08 Februari 2009

Kenapa Masyatakat Sikka Marah?

Oleh Frans Anggal

Jenazah Tibo dkk telah dikuburkan. Tibo dan Riwu di tanah perantauan Sulawesi, sedangkan Dominggus di tanah kelahirannya Sikka.

Di Sulawesi, pemakaman jenazah Tibo dan Marinus dihadiri 5 ribu massa. Di Sikka jenazah Dominggus diarak oleh sekitar 10 ribu warga. Semuanya aman dan tertib.

Kondisi ini jauh berbeda dengan yang terjadi pada hari ketika ketiga terpidana mati dieksekusi. Di Sikka, di Atambua, massa mengamuk dan anarkis. Berberbeda dengan Atambua yang memang rawan konflik sejak Timtim lepas dari NKRI, masyarakat Sikka memiliki alasan yang jauh lebih sederhana. Masyakat Sikka marah karena perlakuan terhadap jenazah Dominggus dinilai tidak wajar. Jenazah Tibo dan Riwu diterbangkan ke kampung tempatnya merantau di Sulawesi, sedangkan jenazah Dominggus dimakamkan di pekuburan umum dekat tempat eksekusi. Permintaan terakhirnya agar jenazahnya disemayamkan di gereja Katolik setempat dan diterbangkan ke Sikka tidak dipenuhi aparat negara.

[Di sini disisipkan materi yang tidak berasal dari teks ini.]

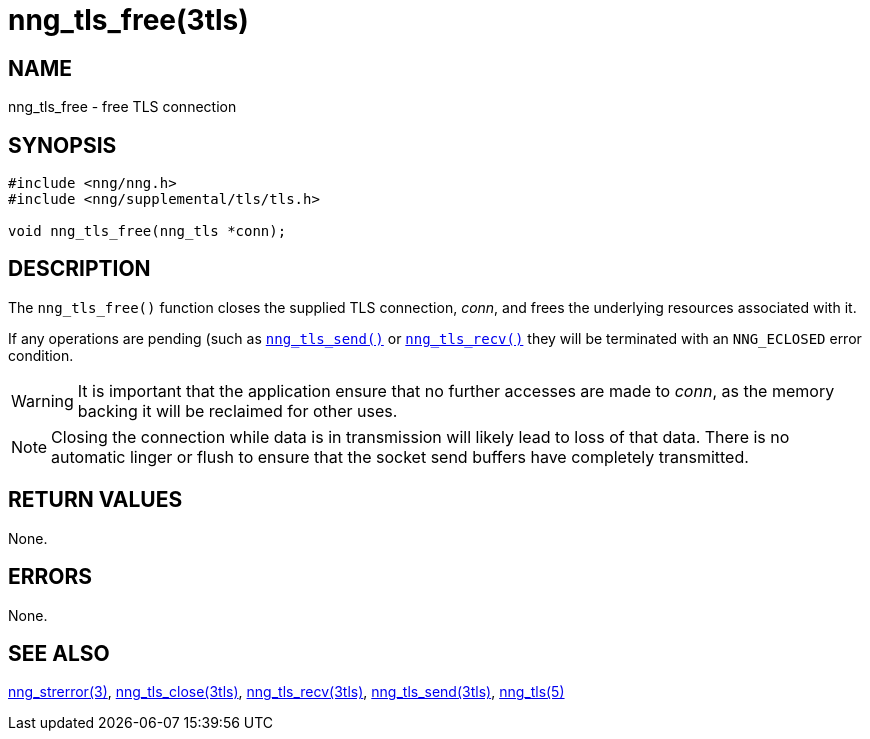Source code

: = nng_tls_free(3tls)
//
// Copyright 2019 Staysail Systems, Inc. <info@staysail.tech>
// Copyright 2018 Capitar IT Group BV <info@capitar.com>
// Copyright 2019 Devolutions <info@devolutions.net>
//
// This document is supplied under the terms of the MIT License, a
// copy of which should be located in the distribution where this
// file was obtained (LICENSE.txt).  A copy of the license may also be
// found online at https://opensource.org/licenses/MIT.
//

== NAME

nng_tls_free - free TLS connection

== SYNOPSIS

[source, c]
----
#include <nng/nng.h>
#include <nng/supplemental/tls/tls.h>

void nng_tls_free(nng_tls *conn);
----

== DESCRIPTION

The `nng_tls_free()` function closes the supplied TLS connection, _conn_,
and frees the underlying resources associated with it.

If any operations are pending (such as <<nng_tls_send.3tls#,`nng_tls_send()`>>
or <<nng_tls_recv.3tls#,`nng_tls_recv()`>> they will be terminated with
an `NNG_ECLOSED` error condition.

WARNING: It is important that the application ensure that no further accesses
are made to _conn_, as the memory backing it will be reclaimed for other uses.

NOTE: Closing the connection while data is in transmission will likely
lead to loss of that data.
There is no automatic linger or flush to ensure that the socket send buffers
have completely transmitted.

== RETURN VALUES

None.

== ERRORS

None.

== SEE ALSO

[.text-left]
<<nng_strerror.3#,nng_strerror(3)>>,
<<nng_tls_close.3tls#,nng_tls_close(3tls)>>,
<<nng_tls_recv.3tls#,nng_tls_recv(3tls)>>,
<<nng_tls_send.3tls#,nng_tls_send(3tls)>>,
<<nng_tls.5#,nng_tls(5)>>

Dalam penjelasannya, aparat negara menyebutkan alasan keamanan. Pengandaiannya, kerusuhan akan terjadi bila jenazah disemayamkan di gereja setempat. Eskalasinya akan lebih besar bila jenazah diterbangkan ke tanah kelahiran di Sikka. Prediksi Kapolres Sikka sebagaimana dilansir Flores Pos menggambarkan, pada saat kedatangan jenazah, bisa terjadi mobilisasi massa menuju Bandara Waioti, disusul iring-iringan menuju rumah duka. “Dalam situasi seperti ini bisa saja terjadi pembakaran dan sabotase terhadap pesawat yang masuk bandara.”

Kita sesalkan kenapa kepanikan aparat negara bisa berlebihan seperti ini. Kalau saja mereka sedikit terbuka menerima masukan maka langkah keliru dan dampaknya tidak akan terjadi. Di sini perlunya aparat negara mengenal budaya masyarakat, termasuk hal-hal yang berkaitan dengan agama.

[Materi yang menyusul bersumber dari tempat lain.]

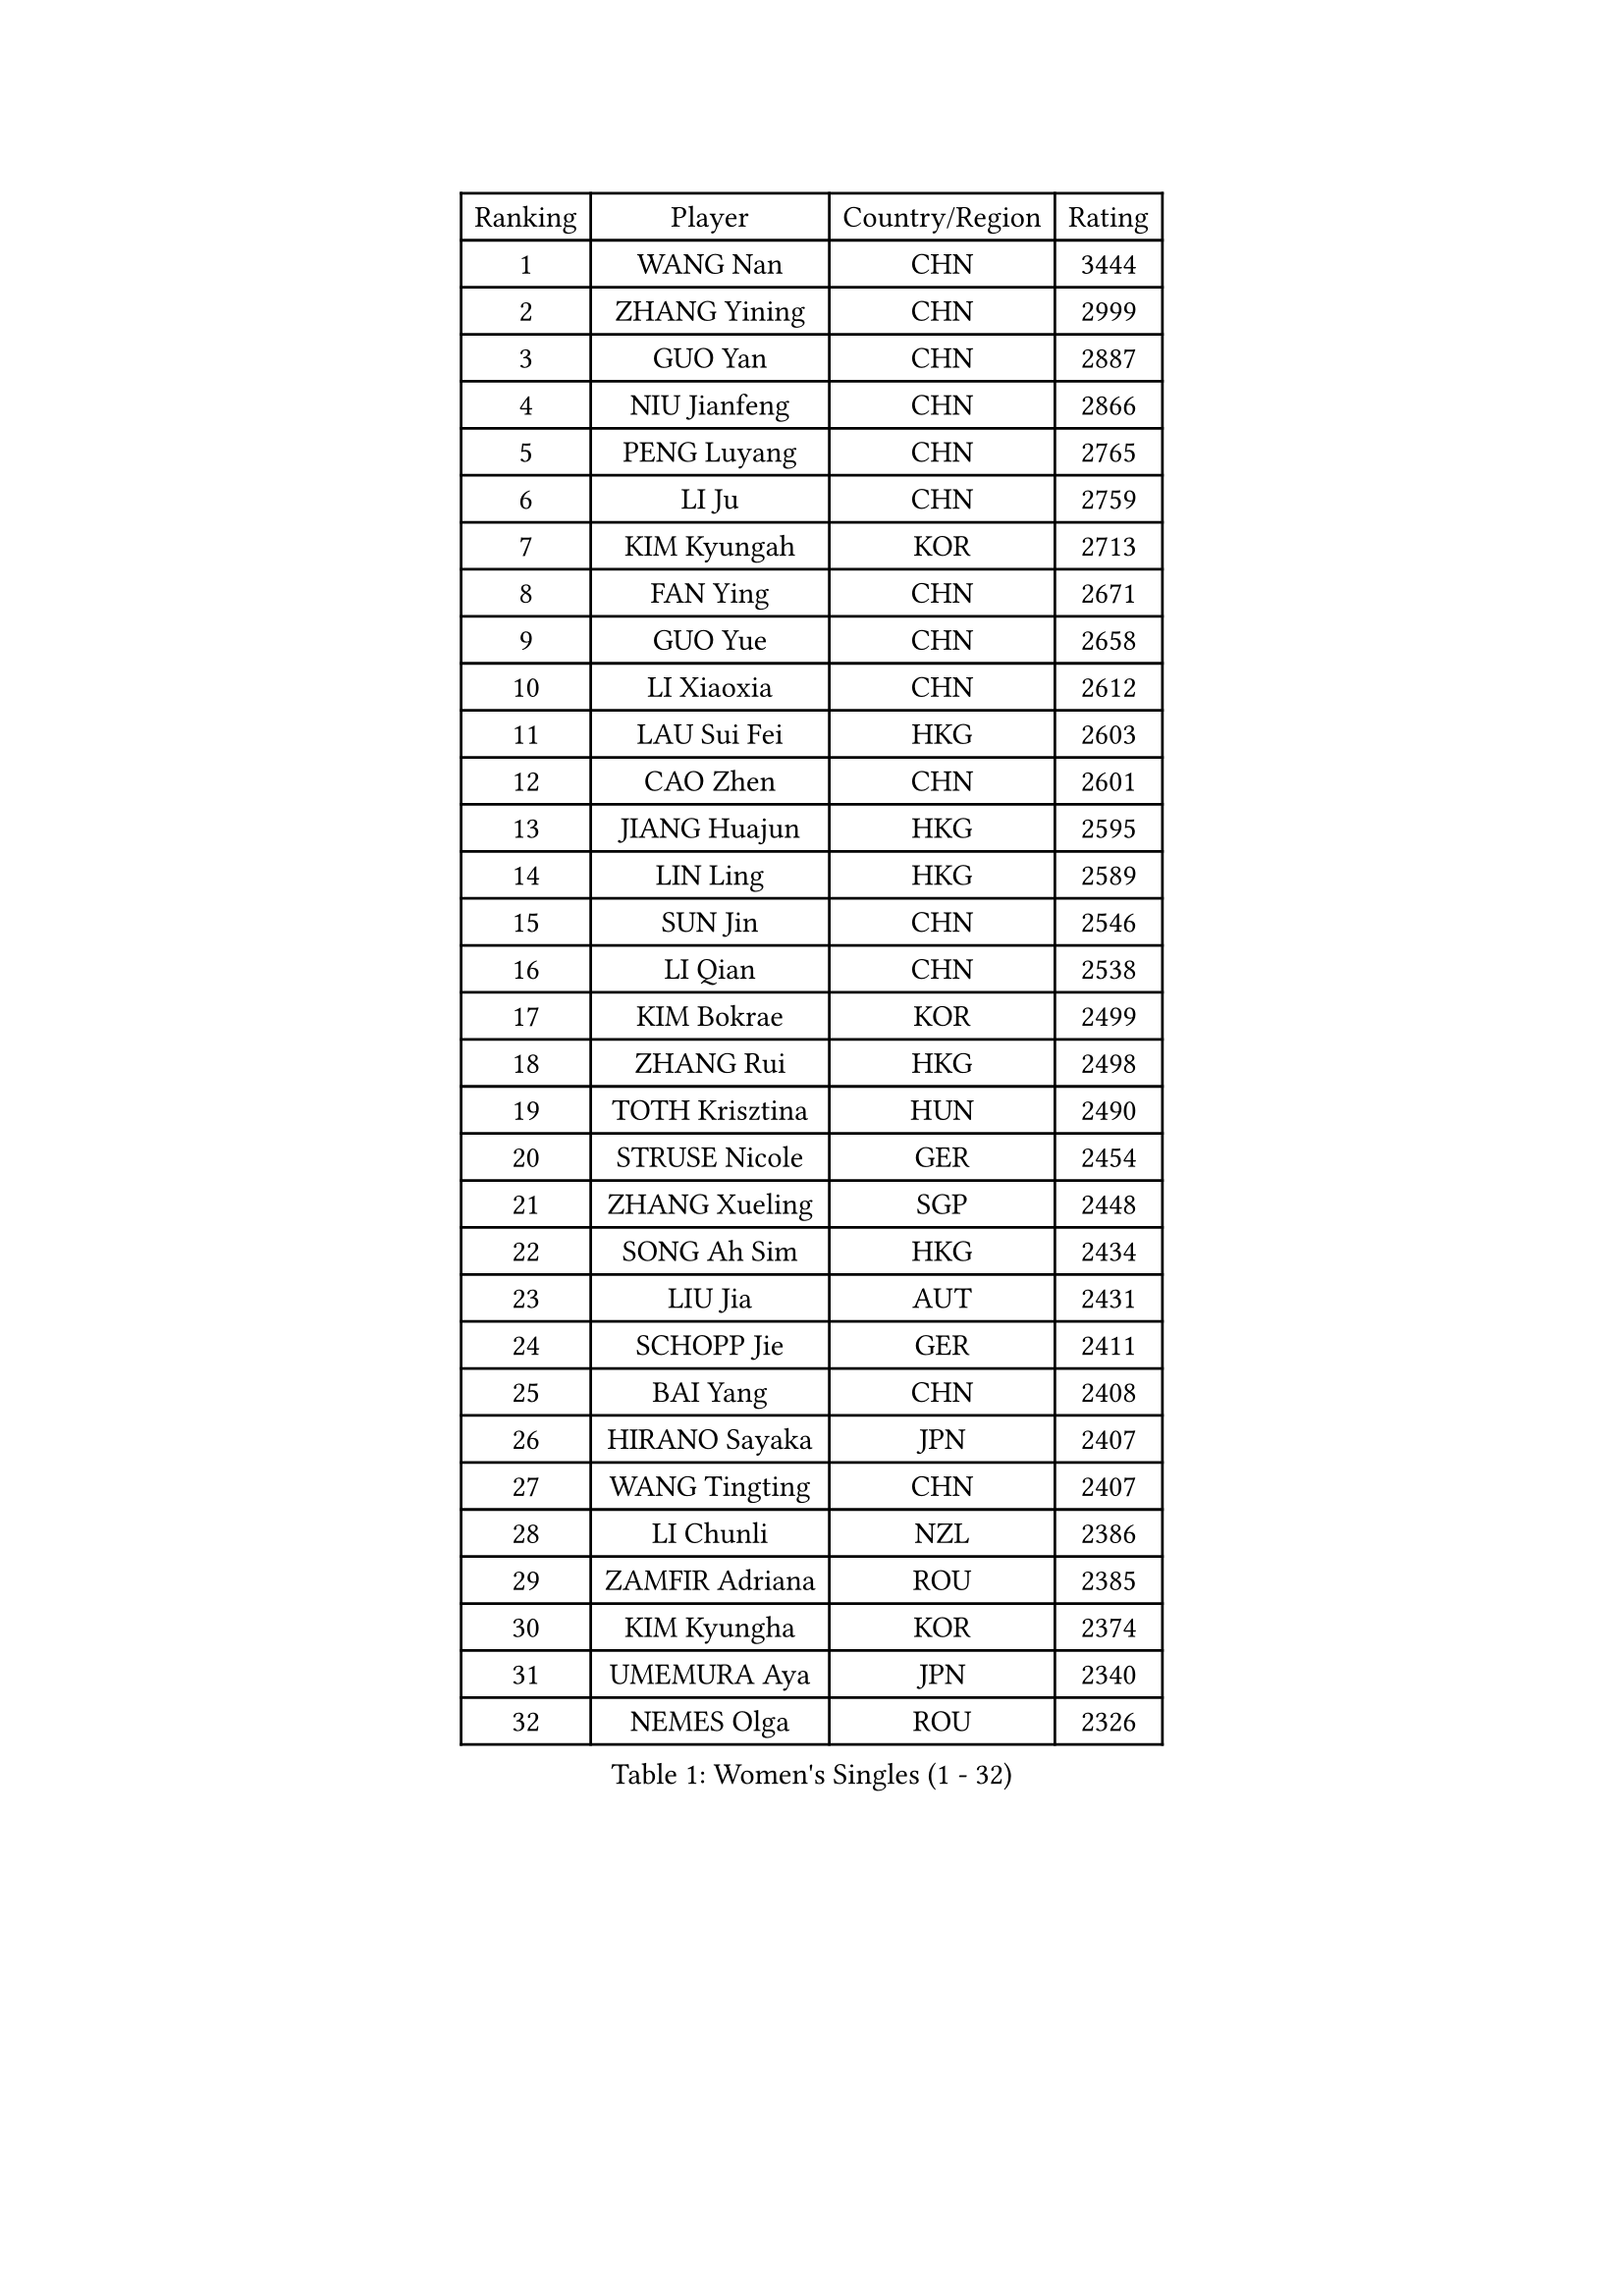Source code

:
#set text(font: ("Courier New", "NSimSun"))
#figure(
  caption: "Women's Singles (1 - 32)",
    table(
      columns: 4,
      [Ranking], [Player], [Country/Region], [Rating],
      [1], [WANG Nan], [CHN], [3444],
      [2], [ZHANG Yining], [CHN], [2999],
      [3], [GUO Yan], [CHN], [2887],
      [4], [NIU Jianfeng], [CHN], [2866],
      [5], [PENG Luyang], [CHN], [2765],
      [6], [LI Ju], [CHN], [2759],
      [7], [KIM Kyungah], [KOR], [2713],
      [8], [FAN Ying], [CHN], [2671],
      [9], [GUO Yue], [CHN], [2658],
      [10], [LI Xiaoxia], [CHN], [2612],
      [11], [LAU Sui Fei], [HKG], [2603],
      [12], [CAO Zhen], [CHN], [2601],
      [13], [JIANG Huajun], [HKG], [2595],
      [14], [LIN Ling], [HKG], [2589],
      [15], [SUN Jin], [CHN], [2546],
      [16], [LI Qian], [CHN], [2538],
      [17], [KIM Bokrae], [KOR], [2499],
      [18], [ZHANG Rui], [HKG], [2498],
      [19], [TOTH Krisztina], [HUN], [2490],
      [20], [STRUSE Nicole], [GER], [2454],
      [21], [ZHANG Xueling], [SGP], [2448],
      [22], [SONG Ah Sim], [HKG], [2434],
      [23], [LIU Jia], [AUT], [2431],
      [24], [SCHOPP Jie], [GER], [2411],
      [25], [BAI Yang], [CHN], [2408],
      [26], [HIRANO Sayaka], [JPN], [2407],
      [27], [WANG Tingting], [CHN], [2407],
      [28], [LI Chunli], [NZL], [2386],
      [29], [ZAMFIR Adriana], [ROU], [2385],
      [30], [KIM Kyungha], [KOR], [2374],
      [31], [UMEMURA Aya], [JPN], [2340],
      [32], [NEMES Olga], [ROU], [2326],
    )
  )#pagebreak()

#set text(font: ("Courier New", "NSimSun"))
#figure(
  caption: "Women's Singles (33 - 64)",
    table(
      columns: 4,
      [Ranking], [Player], [Country/Region], [Rating],
      [33], [#text(gray, "LI Jia")], [CHN], [2314],
      [34], [TIE Yana], [HKG], [2303],
      [35], [CHEN TONG Fei-Ming], [TPE], [2297],
      [36], [SUK Eunmi], [KOR], [2290],
      [37], [YIP Lily], [USA], [2278],
      [38], [KOSTROMINA Tatyana], [BLR], [2262],
      [39], [POTA Georgina], [HUN], [2260],
      [40], [KIM Hyon Hui], [PRK], [2259],
      [41], [PAVLOVICH Viktoria], [BLR], [2252],
      [42], [FAZEKAS Maria], [HUN], [2250],
      [43], [FUKUOKA Haruna], [JPN], [2237],
      [44], [LEE Eunsil], [KOR], [2223],
      [45], [CHEN Qing], [CHN], [2221],
      [46], [KISHIDA Satoko], [JPN], [2217],
      [47], [WANG Chen], [CHN], [2214],
      [48], [ODOROVA Eva], [SVK], [2213],
      [49], [STEFF Mihaela], [ROU], [2209],
      [50], [HUANG Yi-Hua], [TPE], [2200],
      [51], [FUJINUMA Ai], [JPN], [2191],
      [52], [LU Yun-Feng], [TPE], [2183],
      [53], [#text(gray, "TAKEDA Akiko")], [JPN], [2171],
      [54], [LANG Kristin], [GER], [2166],
      [55], [NI Xia Lian], [LUX], [2164],
      [56], [TAN Wenling], [ITA], [2164],
      [57], [PASKAUSKIENE Ruta], [LTU], [2163],
      [58], [KIM Mi Yong], [PRK], [2153],
      [59], [TANIGUCHI Naoko], [JPN], [2152],
      [60], [GAO Jun], [USA], [2148],
      [61], [BILENKO Tetyana], [UKR], [2148],
      [62], [GANINA Svetlana], [RUS], [2137],
      [63], [FUJITA Yuki], [JPN], [2132],
      [64], [BOROS Tamara], [CRO], [2130],
    )
  )#pagebreak()

#set text(font: ("Courier New", "NSimSun"))
#figure(
  caption: "Women's Singles (65 - 96)",
    table(
      columns: 4,
      [Ranking], [Player], [Country/Region], [Rating],
      [65], [SMISTIKOVA Martina], [CZE], [2127],
      [66], [FUKUHARA Ai], [JPN], [2123],
      [67], [SKOV Mie], [DEN], [2123],
      [68], [PAN Chun-Chu], [TPE], [2116],
      [69], [LEGAY Solene], [FRA], [2115],
      [70], [JING Junhong], [SGP], [2115],
      [71], [ROUSSY Marie-Christine], [CAN], [2114],
      [72], [STEFANOVA Nikoleta], [ITA], [2106],
      [73], [MOON Hyunjung], [KOR], [2104],
      [74], [LI Nan], [CHN], [2103],
      [75], [MOLNAR Zita], [HUN], [2100],
      [76], [SCHALL Elke], [GER], [2099],
      [77], [LI Qiangbing], [AUT], [2098],
      [78], [PETROVA Detelina], [BUL], [2094],
      [79], [BADESCU Otilia], [ROU], [2093],
      [80], [BOLLMEIER Nadine], [GER], [2091],
      [81], [LOVAS Petra], [HUN], [2088],
      [82], [SHIN Soohee], [KOR], [2086],
      [83], [KIM Hyang Mi], [PRK], [2084],
      [84], [KIRITSA Liudmila], [RUS], [2082],
      [85], [GAO Jing Yi], [IRL], [2081],
      [86], [HARABASZOVA Lenka], [CZE], [2077],
      [87], [GATINSKA Katalina], [BUL], [2077],
      [88], [JEON Hyekyung], [KOR], [2068],
      [89], [PLAVSIC Gordana], [SRB], [2062],
      [90], [KOMWONG Nanthana], [THA], [2052],
      [91], [DEMIENOVA Zuzana], [SVK], [2046],
      [92], [PAVLOVICH Veronika], [BLR], [2043],
      [93], [MARCEKOVA Viera], [SVK], [2041],
      [94], [#text(gray, "")], [], [2039],
      [95], [PARK Miyoung], [KOR], [2038],
      [96], [DOBESOVA Jana], [CZE], [2029],
    )
  )#pagebreak()

#set text(font: ("Courier New", "NSimSun"))
#figure(
  caption: "Women's Singles (97 - 128)",
    table(
      columns: 4,
      [Ranking], [Player], [Country/Region], [Rating],
      [97], [DVORAK Galia], [ESP], [2028],
      [98], [#text(gray, "SUK Solji")], [KOR], [2027],
      [99], [NEGRISOLI Laura], [ITA], [2026],
      [100], [#text(gray, "YANG Simone")], [USA], [2024],
      [101], [#text(gray, "CARVALHO Vania")], [POR], [2021],
      [102], [NECULA Iulia], [ROU], [2017],
      [103], [WU Xue], [DOM], [2015],
      [104], [TASEI Mikie], [JPN], [2014],
      [105], [PEREZ Luisana], [VEN], [2011],
      [106], [FUJII Hiroko], [JPN], [2007],
      [107], [VACENOVSKA Iveta], [CZE], [2007],
      [108], [MIROU Maria], [GRE], [2005],
      [109], [BATORFI Csilla], [HUN], [2002],
      [110], [#text(gray, "HAN Kwangsun")], [KOR], [2001],
      [111], [#text(gray, "POGOSSIAN Anna")], [ARM], [1998],
      [112], [NG Sock Khim], [MAS], [1997],
      [113], [LI Karen], [NZL], [1994],
      [114], [CHIU Soo Jiin], [MAS], [1993],
      [115], [STRBIKOVA Renata], [CZE], [1993],
      [116], [KONISHI An], [JPN], [1992],
      [117], [DAS Mouma], [IND], [1991],
      [118], [KRAVCHENKO Marina], [ISR], [1989],
      [119], [ITO Midori], [JPN], [1989],
      [120], [ROHR Meike], [GER], [1980],
      [121], [JEE Minhyung], [AUS], [1976],
      [122], [MOLNAR Cornelia], [CRO], [1975],
      [123], [KIM Sujin], [KOR], [1975],
      [124], [MONTEIRO DODEAN Daniela], [ROU], [1971],
      [125], [KOVTUN Elena], [UKR], [1970],
      [126], [KIM Mookyo], [KOR], [1970],
      [127], [KIM Yun Mi], [PRK], [1969],
      [128], [KIM Junghyun], [KOR], [1968],
    )
  )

Menjelang eskekusi Tibo dkk, umat Katolik sudah dipersiapkan imannya. Kalau jenazah Dominggus diizinkan disemayamkan di gereja Katolik setempat setelah dieksekusi dan segera diterbangkan ke Sikka, masyarakat tidak akan mengamuk. Gereja adalah tempat yang sakral. Apalagi bila di dalamnya disemayamkan jenazah orang yang berbulan-bulan mereka doakan keselamatan akhiratnya. Demikian pula yang pasti terjadi di Sikka. Orang Flores menghormati jenazah dan takut bikin onar di depan jenazah. Mereka marah bila jenazah diperlakukan secara tidak layak. Justru inilah kekeliruan aparat negara. Mereka masih juga sewenang-wenang terhadap jenazah yang semestinya sudah menjadi urusan keluarga.

Dengan ini kita tidak hendak membenarkan tindakan anarkis masyarakat Sikka membakar Kantor Pengadilan Negeri Maumere. Yang menjadi poin kita, sikap tak bijak aparat negara turut meningkatkan kekecewaan masyarakat sehingga bereskalasi menjadi amarah dan anarki. Ini yang kita sesalkan, selain anarki itu sendiri kita tolak apa pun alasannya.